Saved data entries:
[Start of section]

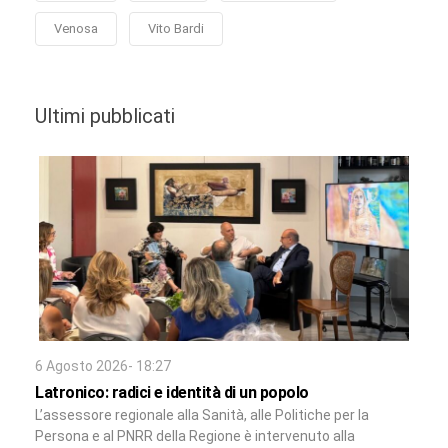
Venosa
Vito Bardi
Ultimi pubblicati
6 Agosto 2026- 18:27
Latronico: radici e identità di un popolo
L’assessore regionale alla Sanità, alle Politiche per la
Persona e al PNRR della Regione è intervenuto alla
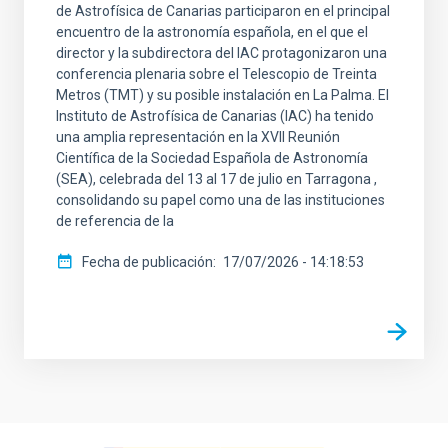
de Astrofísica de Canarias participaron en el principal
encuentro de la astronomía española, en el que el
director y la subdirectora del IAC protagonizaron una
conferencia plenaria sobre el Telescopio de Treinta
Metros (TMT) y su posible instalación en La Palma. El
Instituto de Astrofísica de Canarias (IAC) ha tenido
una amplia representación en la XVII Reunión
Científica de la Sociedad Española de Astronomía
(SEA), celebrada del 13 al 17 de julio en Tarragona ,
consolidando su papel como una de las instituciones
de referencia de la
Fecha de publicación
17/07/2026 - 14:18:53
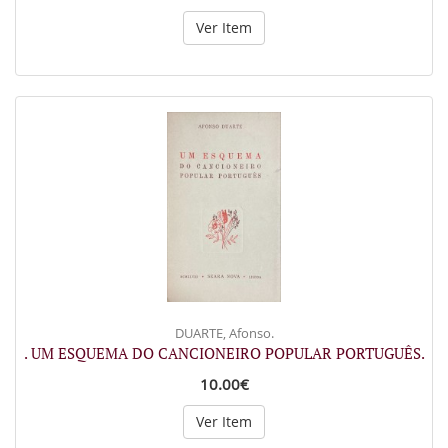
Ver Item
DUARTE, Afonso.
. UM ESQUEMA DO CANCIONEIRO POPULAR PORTUGUÊS.
10.00€
Ver Item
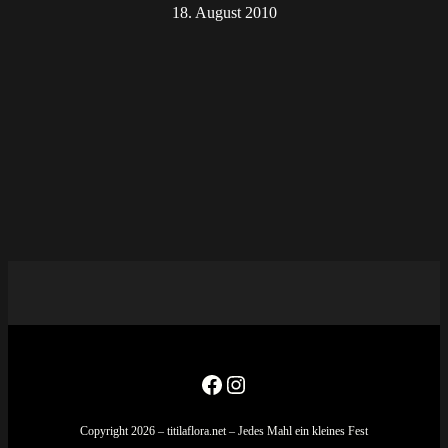
18. August 2010
Facebook
Instagram
Copyright 2026 – titilaflora.net – Jedes Mahl ein kleines Fest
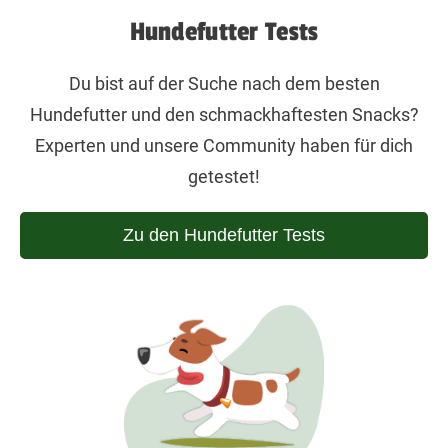
Hundefutter Tests
Du bist auf der Suche nach dem besten
Hundefutter und den schmackhaftesten Snacks?
Experten und unsere Community haben für dich
getestet!
Zu den Hundefutter Tests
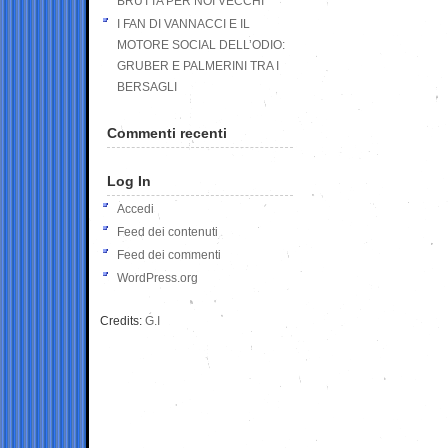
BRUTTA PER NOI VECCHI
I FAN DI VANNACCI E IL
MOTORE SOCIAL DELL’ODIO:
GRUBER E PALMERINI TRA I
BERSAGLI
Commenti recenti
Log In
Accedi
Feed dei contenuti
Feed dei commenti
WordPress.org
Credits:
G.I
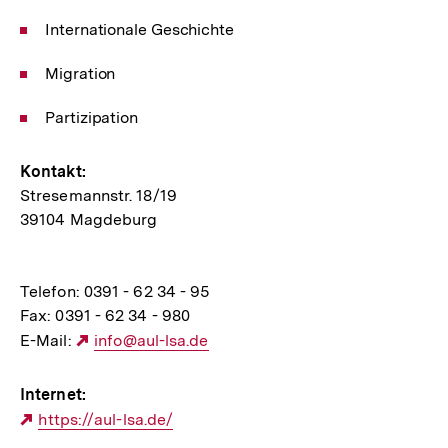
Internationale Geschichte
Migration
Partizipation
Kontakt:
Stresemannstr. 18/19
39104 Magdeburg
Telefon: 0391 - 62 34 - 95
Fax: 0391 - 62 34 - 980
E-Mail:
Externer
info@aul-lsa.de
Link:
Internet:
Externer
https://aul-lsa.de/
Link:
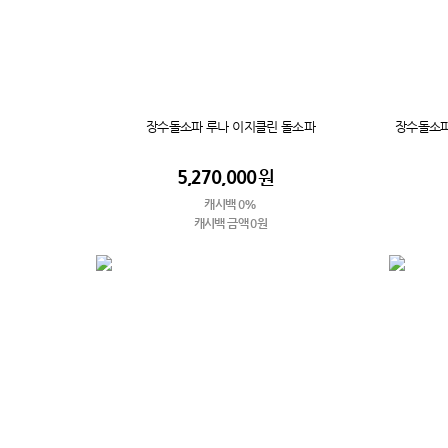
장수돌소파 루나 이지클린 돌소파
장수돌소파
5,270,000
원
캐시백 0%
캐시백 금액 0원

[End of section]

Your reply should hold every line above exactly as written and none of the pictures.

Venosa
Vito Bardi
Ultimi pubblicati
6 Agosto 2026- 18:27
Latronico: radici e identità di un popolo
L’assessore regionale alla Sanità, alle Politiche per la
Persona e al PNRR della Regione è intervenuto alla
de Astrofísica de Canarias participaron en el principal
encuentro de la astronomía española, en el que el
director y la subdirectora del IAC protagonizaron una
conferencia plenaria sobre el Telescopio de Treinta
Metros (TMT) y su posible instalación en La Palma. El
Instituto de Astrofísica de Canarias (IAC) ha tenido
una amplia representación en la XVII Reunión
Científica de la Sociedad Española de Astronomía
(SEA), celebrada del 13 al 17 de julio en Tarragona ,
consolidando su papel como una de las instituciones
de referencia de la
Fecha de publicación
17/07/2026 - 14:18:53
Ver Item
DUARTE, Afonso.
. UM ESQUEMA DO CANCIONEIRO POPULAR PORTUGUÊS.
10.00€
Ver Item
18. August 2010
Facebook
Instagram
Copyright 2026 – titilaflora.net – Jedes Mahl ein kleines Fest
Hundefutter Tests
Du bist auf der Suche nach dem besten
Hundefutter und den schmackhaftesten Snacks?
Experten und unsere Community haben für dich
getestet!
Zu den Hundefutter Tests
BRUTTA PER NOI VECCHI
I FAN DI VANNACCI E IL
MOTORE SOCIAL DELL’ODIO:
GRUBER E PALMERINI TRA I
BERSAGLI
Commenti recenti
Log In
Accedi
Feed dei contenuti
Feed dei commenti
WordPress.org
Credits:
G.I
Internationale Geschichte
Migration
Partizipation
Kontakt:
Stresemannstr. 18/19
39104 Magdeburg
Telefon: 0391 - 62 34 - 95
Fax: 0391 - 62 34 - 980
E-Mail:
Externer
info@aul-lsa.de
Link:
Internet:
Externer
https://aul-lsa.de/
Link:
장수돌소파 루나 이지클린 돌소파
장수돌소파
5,270,000
원
캐시백 0%
캐시백 금액 0원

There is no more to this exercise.